The only thing I’ll say about bargaining power-based pricing is that I don’t like it. I’d rather not have prices that are totally unrelated to costs or quality and instead are determined by relative market share.

Now let me tell you why I like competitive pricing so much. I want our healthcare system to deliver better value right now (Value = Quality / Price), and even more than that I want that value to go up over time as providers and insurers innovate in ways that allow them to decrease prices, increase quality, or both. Competitive pricing is the only method that provides an incentive for competitors to innovate because it rewards the highest-value offerings with increased market share and profit. The other two options don’t do that, which seems like a pretty big downside, don’t you think? I’d be willing to forgo short-term super-low administratively set prices in favor of stimulating innovation that will improve value way more over the long term.
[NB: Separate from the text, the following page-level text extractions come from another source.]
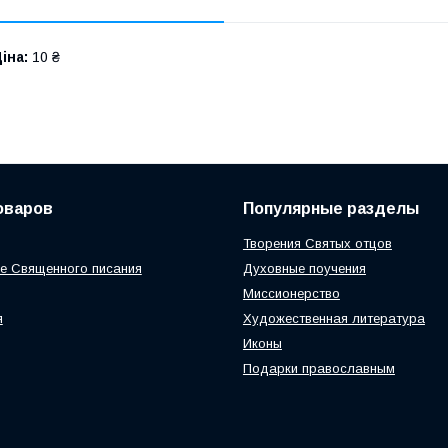
іна:
10 ₴
оваров
Популярные разделы
Творения Святых отцов
е Священного писания
Духовные поучения
Миссионерство
я
Художественная литература
Иконы
Подарки православным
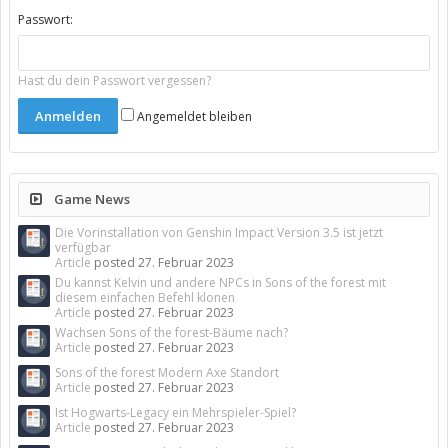
Passwort:
Hast du dein Passwort vergessen?
Angemeldet bleiben
Game News
Die Vorinstallation von Genshin Impact Version 3.5 ist jetzt
verfügbar
Article
posted
27. Februar 2023
Du kannst Kelvin und andere NPCs in Sons of the forest mit
diesem einfachen Befehl klonen
Article
posted
27. Februar 2023
Wachsen Sons of the forest-Bäume nach?
Article
posted
27. Februar 2023
Sons of the forest Modern Axe Standort
Article
posted
27. Februar 2023
Ist Hogwarts-Legacy ein Mehrspieler-Spiel?
Article
posted
27. Februar 2023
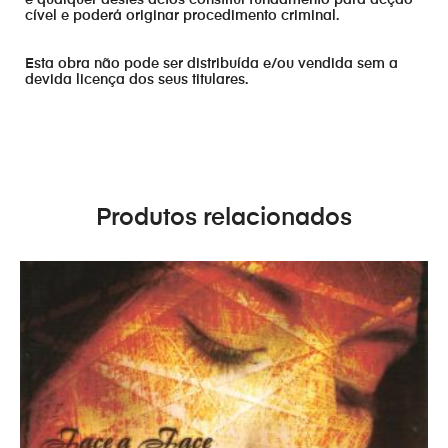
e qualquer destes actos constitui fundamento para acção
cível e poderá originar procedimento criminal.
Esta obra não pode ser distribuída e/ou vendida sem a
devida licença dos seus titulares.
Produtos relacionados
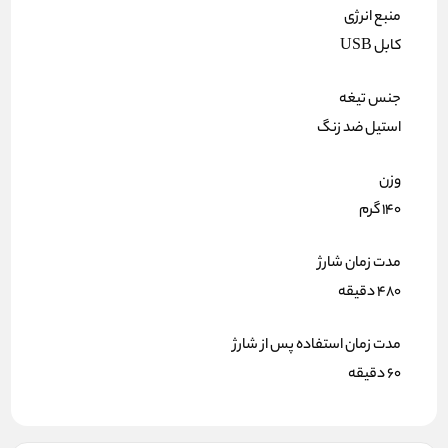
منبع انرژی
کابل USB
جنس تیغه
استیل ضد زنگ
وزن
۱۴۰ گرم
مدت زمان شارژ
۴۸۰ دقیقه
مدت زمان استفاده پس از شارژ
۶۰ دقیقه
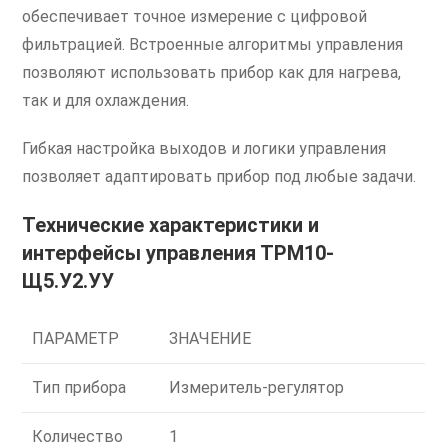
обеспечивает точное измерение с цифровой
фильтрацией. Встроенные алгоритмы управления
позволяют использовать прибор как для нагрева,
так и для охлаждения.
Гибкая настройка выходов и логики управления
позволяет адаптировать прибор под любые задачи.
Технические характеристики и
интерфейсы управления ТРМ10-
Щ5.У2.УУ
ПАРАМЕТР
ЗНАЧЕНИЕ
Тип прибора
Измеритель-регулятор
Количество
1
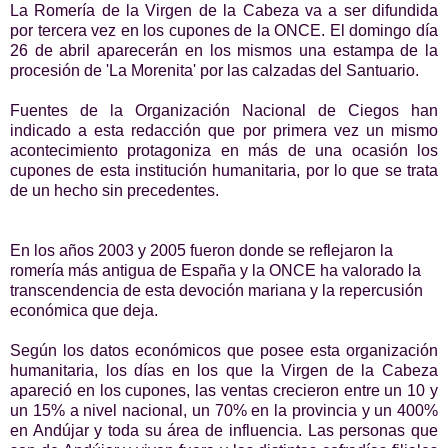
La Romería de la Virgen de la Cabeza va a ser difundida
por tercera vez en los cupones de la ONCE. El domingo día
26 de abril aparecerán en los mismos una estampa de la
procesión de 'La Morenita' por las calzadas del Santuario.
Fuentes de la Organización Nacional de Ciegos han
indicado a esta redacción que por primera vez un mismo
acontecimiento protagoniza en más de una ocasión los
cupones de esta institución humanitaria, por lo que se trata
de un hecho sin precedentes.
En los años 2003 y 2005 fueron donde se reflejaron la
romería más antigua de España y la ONCE ha valorado la
transcendencia de esta devoción mariana y la repercusión
económica que deja.
Según los datos económicos que posee esta organización
humanitaria, los días en los que la Virgen de la Cabeza
apareció en los cupones, las ventas crecieron entre un 10 y
un 15% a nivel nacional, un 70% en la provincia y un 400%
en Andújar y toda su área de influencia. Las personas que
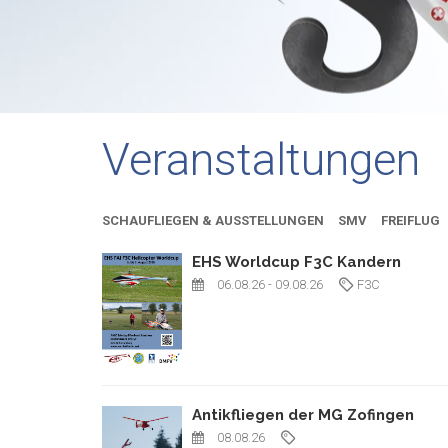
Veranstaltungen
SCHAUFLIEGEN & AUSSTELLUNGEN
SMV
FREIFLUG
EHS Worldcup F3C Kandern
06.08.26
- 09.08.26
F3C
Antikfliegen der MG Zofingen
08.08.26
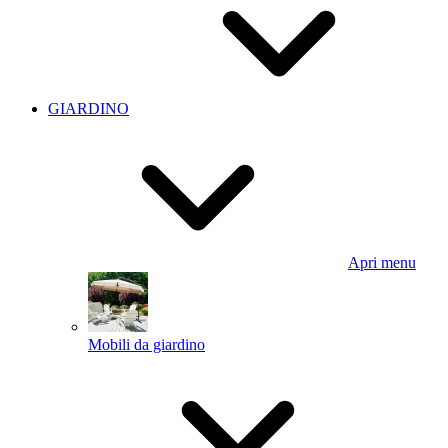
GIARDINO
Apri menu
Mobili da giardino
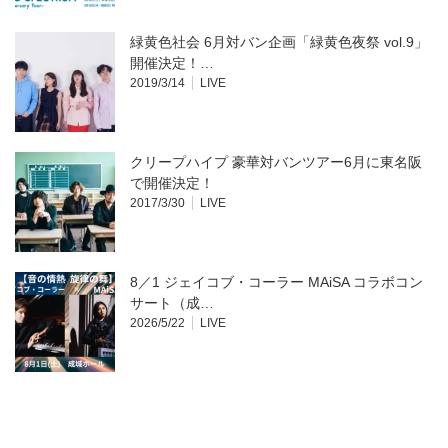
緑黄色社会 6月対バン企画「緑黄色夜祭 vol.9」
開催決定！…
2019/3/14
LIVE
クリープハイプ 豪華対バンツアー6月に東名阪
で開催決定！
2017/3/30
LIVE
8／1 ジェイコブ・コーラー MAiSA コラボコン
サート（成…
2026/5/22
LIVE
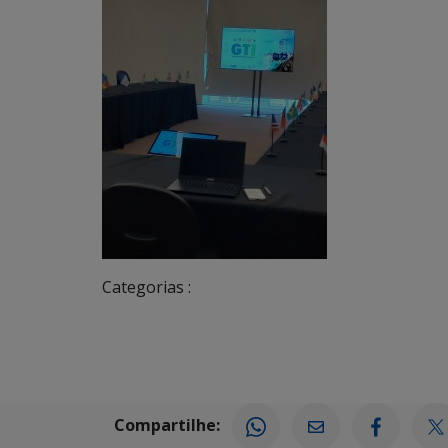
Categorias :
Compartilhe:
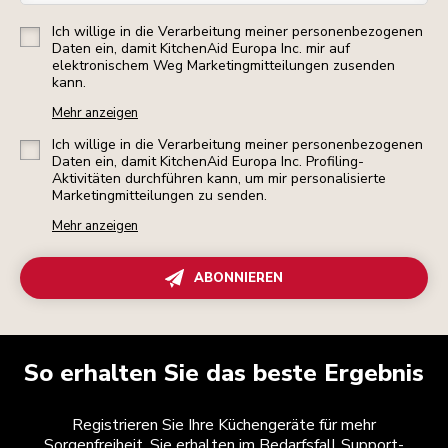
Ich willige in die Verarbeitung meiner personenbezogenen
Daten ein, damit KitchenAid Europa Inc. mir auf
elektronischem Weg Marketingmitteilungen zusenden
kann.
Mehr anzeigen
Ich willige in die Verarbeitung meiner personenbezogenen
Daten ein, damit KitchenAid Europa Inc. Profiling-
Aktivitäten durchführen kann, um mir personalisierte
Marketingmitteilungen zu senden.
Mehr anzeigen
ABONNIEREN
So erhalten Sie das beste Ergebnis
Registrieren Sie Ihre Küchengeräte für mehr
Sorgenfreiheit. Sie erhalten im Bedarfsfall Support-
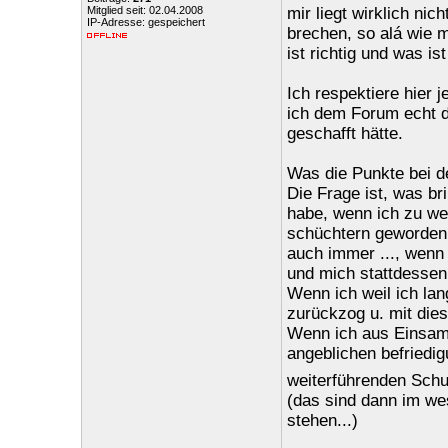
Mitglied seit: 02.04.2008
mir liegt wirklich ni
IP-Adresse: gespeichert
brechen, so alá wie 
ist richtig und was is
Ich respektiere hier j
ich dem Forum echt da
geschafft hätte.
Was die Punkte bei de
Die Frage ist, was br
habe, wenn ich zu we
schüchtern geworden 
auch immer ..., wenn 
und mich stattdessen
Wenn ich weil ich la
zurückzog u. mit die
Wenn ich aus Einsamk
angeblichen befriedig
weiterführenden Schu
(das sind dann im wes
stehen...)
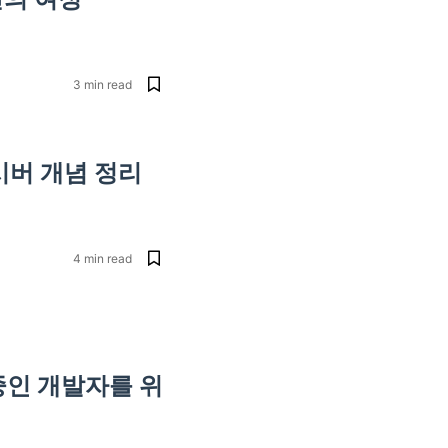
3
min read
버 개념 정리
4
min read
중인 개발자를 위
In my next post, I’ll explain how we can shift from bargaining power-based pricing to competitive pricing.

* Do you ever hear those arguments that if public insurers lower their prices any more, providers will just raise their prices for private insurers? Well, now you know why those arguments are mostly hogwash. Providers are already leveraging their relative market share to get as high prices as possible from private insurers, and getting paid less by public insurers doesn’t change that relative market share.

Stupid Assumptions I Often See Healthcare Experts Make

Brief preface: Our healthcare system is a mixture of government-run stuff (e.g., Medicare, the VA system) and non-government-run stuff (e.g., the private insurance market, private hospitals).

Often I will read something written by a healthcare expert that says, “Turning healthcare completely over to the free market can’t fix our healthcare cost problems because spending in the private aspects of our healthcare system has been growing at an unsustainable rate.” That statement is often accompanied by its corollary, “And there is also no data that a completely government-run system can solve our increasing cost problem because Medicare hasn’t done so already.”

I’d just like to make explicit the major assumptions contained within those two faulty assertions:

  • Major assumption #1: The free-market aspects of our current system have no influence on the success of the government-run aspects of our system.
  • Major assumption #2: The government-run aspects of our current system have no influence on the success of the free-market aspects of our system.

An example: Our free-market system’s pricing is mostly based on the government-administered prices Medicare uses. This definitely hinders the free market’s ability to price things according to their real value to the market, which, in turn, affects what medical device companies and pharmaceutical companies choose to invest in.

Another example: Medicare is limited in how much it can reduce compensation to providers because they will just start rejecting Medicare patients in favor of seeing only private-insurance patients. This definitely hinders Medicare’s ability to price things according to what they view as sustainable.